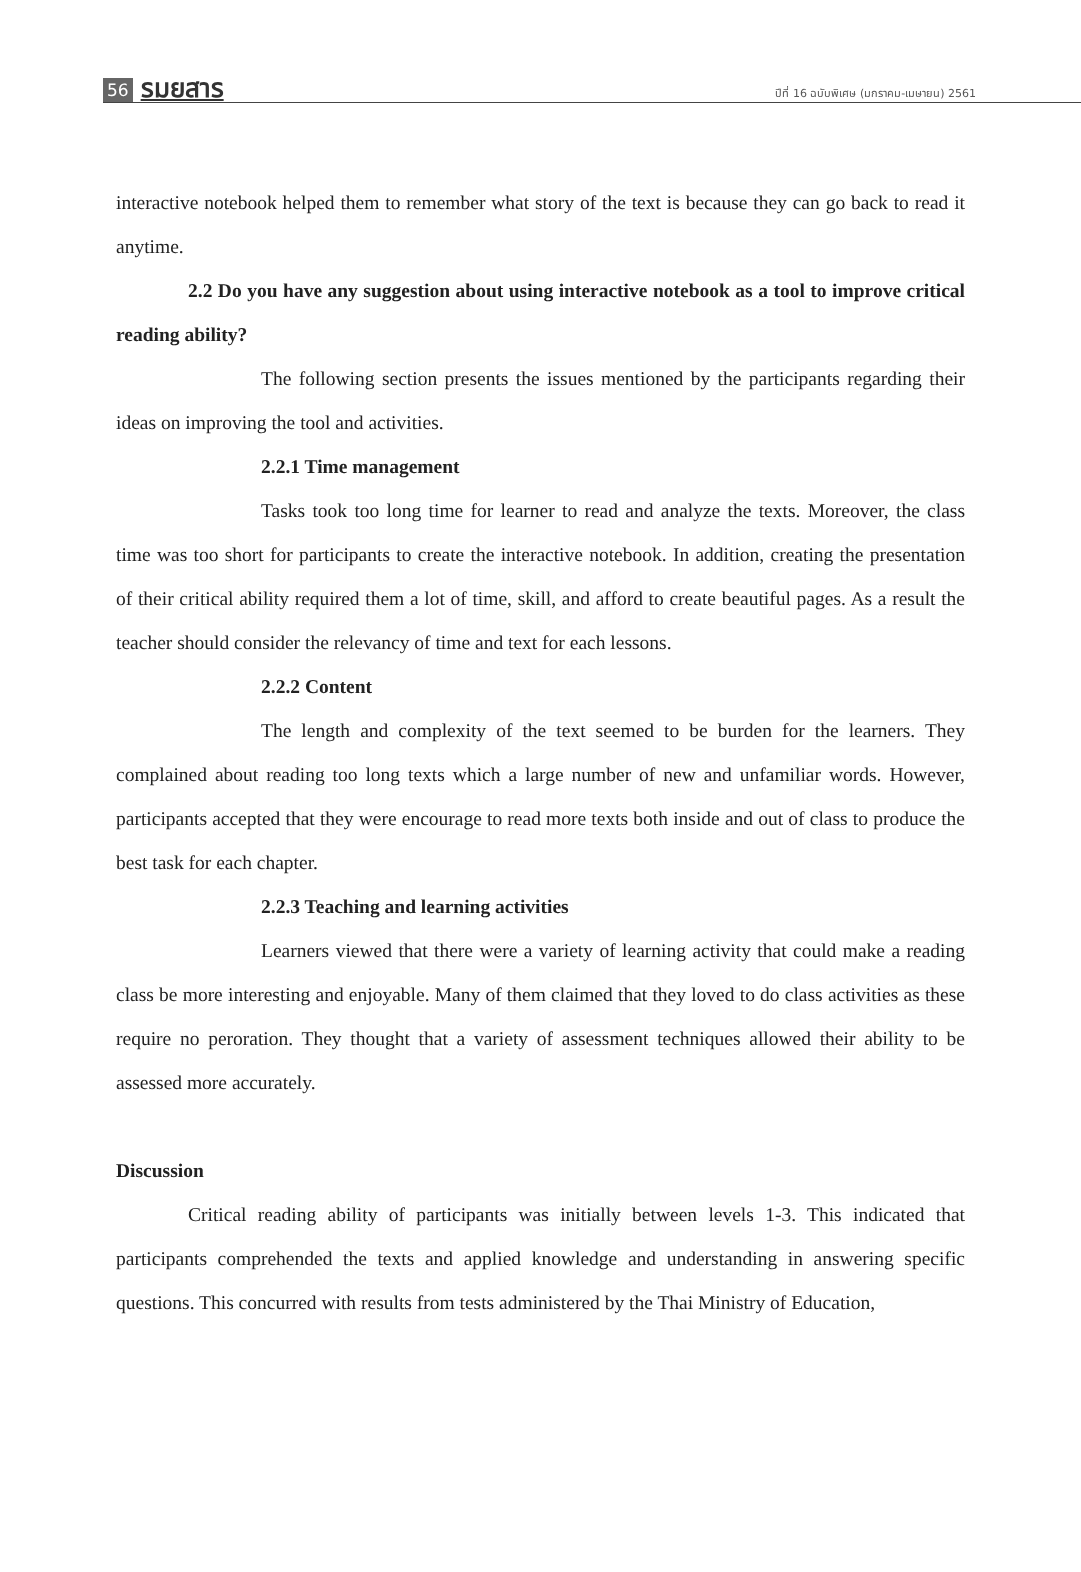56 รมยสาร ปีที่ 16 ฉบับพิเศษ (มกราคม-เมษายน) 2561
interactive notebook helped them to remember what story of the text is because they can go back to read it anytime.
2.2 Do you have any suggestion about using interactive notebook as a tool to improve critical reading ability?
The following section presents the issues mentioned by the participants regarding their ideas on improving the tool and activities.
2.2.1 Time management
Tasks took too long time for learner to read and analyze the texts. Moreover, the class time was too short for participants to create the interactive notebook. In addition, creating the presentation of their critical ability required them a lot of time, skill, and afford to create beautiful pages. As a result the teacher should consider the relevancy of time and text for each lessons.
2.2.2 Content
The length and complexity of the text seemed to be burden for the learners. They complained about reading too long texts which a large number of new and unfamiliar words. However, participants accepted that they were encourage to read more texts both inside and out of class to produce the best task for each chapter.
2.2.3 Teaching and learning activities
Learners viewed that there were a variety of learning activity that could make a reading class be more interesting and enjoyable. Many of them claimed that they loved to do class activities as these require no peroration. They thought that a variety of assessment techniques allowed their ability to be assessed more accurately.
Discussion
Critical reading ability of participants was initially between levels 1-3. This indicated that participants comprehended the texts and applied knowledge and understanding in answering specific questions. This concurred with results from tests administered by the Thai Ministry of Education,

□ □ □

# What you need to do
Nothing but the lines with "about" should be returned, copied from the entries above.

# Output
2.2 Do you have any suggestion about using interactive notebook as a tool to improve critical reading ability?
The length and complexity of the text seemed to be burden for the learners. They complained about reading too long texts which a large number of new and unfamiliar words. However, participants accepted that they were encourage to read more texts both inside and out of class to produce the best task for each chapter.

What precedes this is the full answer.